= Carole Chatelain =

French journalist

Carole Chatelain (born May 21, 1963, in N’djamena —ex-Fort-Lamy— Chad) is a French journalist. Former Editor-in-chief of the magazine Sciences et Avenir from 2008 to 2020, she was appointed Managing Editor for Sciences et avenir and La Recherche in 2021.

== Background ==
Carole Chatelain spent her early years in Chad and Madagascar, before enrolling in literary preparatory classes in 1981 at the Lycée Berthollet in Annecy (France), prior to a Modern Literature Master's at the University of Lyon III. She further attended a training in International Logistics at the Bioforce Institute in Lyon (France).

== Journalistic career ==
Carole Chatelain started her career as a journalist at the daily Lyon-Figaro in 1986 where she joined the news team notably covering Action directe and chronicling the judicial proceedings in criminal court.

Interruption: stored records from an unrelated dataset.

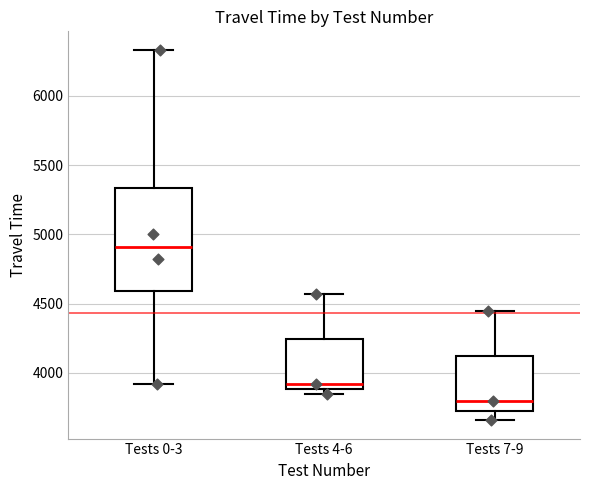

Reading left to right, transcribe this box plot: for each box, give where its median line is, the range the box spans, and where its two whiskers end, as read against the y-axis. The values are not printed on the chart, so give them approximately, as read against the axis.

Tests 0-3: median 4900, box 4600 to 5350, whiskers 3900 to 6350
Tests 4-6: median 3900 (just above the box's lower edge), box 3900 to 4250, whiskers 3850 to 4550
Tests 7-9: median 3800, box 3750 to 4100, whiskers 3650 to 4450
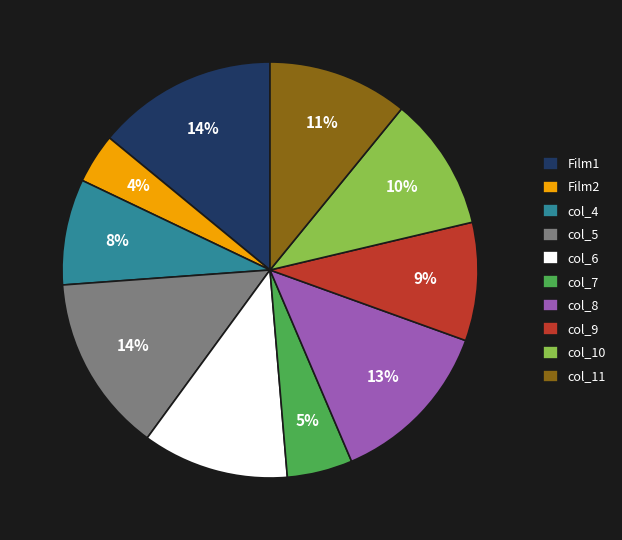

Do col_7 and col_9 together represent more than half of the pie?

No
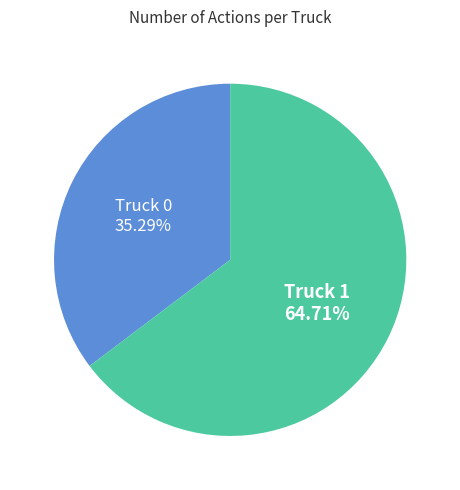

Does any single category account for the majority?

Yes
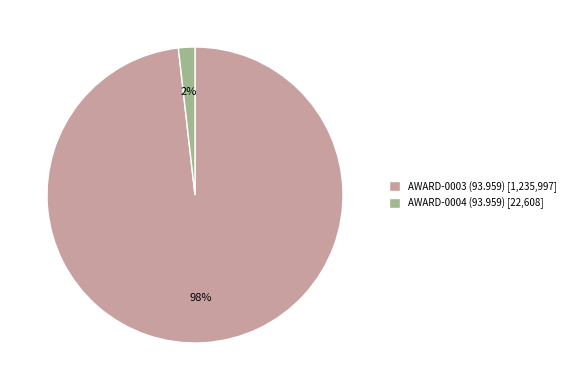

Does AWARD-0004 (93.959) account for over 50% of the chart?

No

Having moved to Paris, she freelanced for a publishing house, Ça m'intéresse (Prisma Presse), VSD (Prisma Presse) and Santé Magazine before joining the Impact Médecin editorial team in 1997. Carole Chatelain was also entrusted the same year with the news section of the Ça m'intéresse magazine. She joined the GEO editorial team in 1999 where she was specifically responsible for environmental reportings.

Carole Chatelain became Editor in Chief of the daily newspaper 20 Minutes in 2005 prior to holding the same position for the Sciences et Avenir magazine in 2008.

She was promoted Managing Editor for both Sciences et Avenir and La Recherche magazines by Claude Perdriel, founder and director of the press group, in January 2021.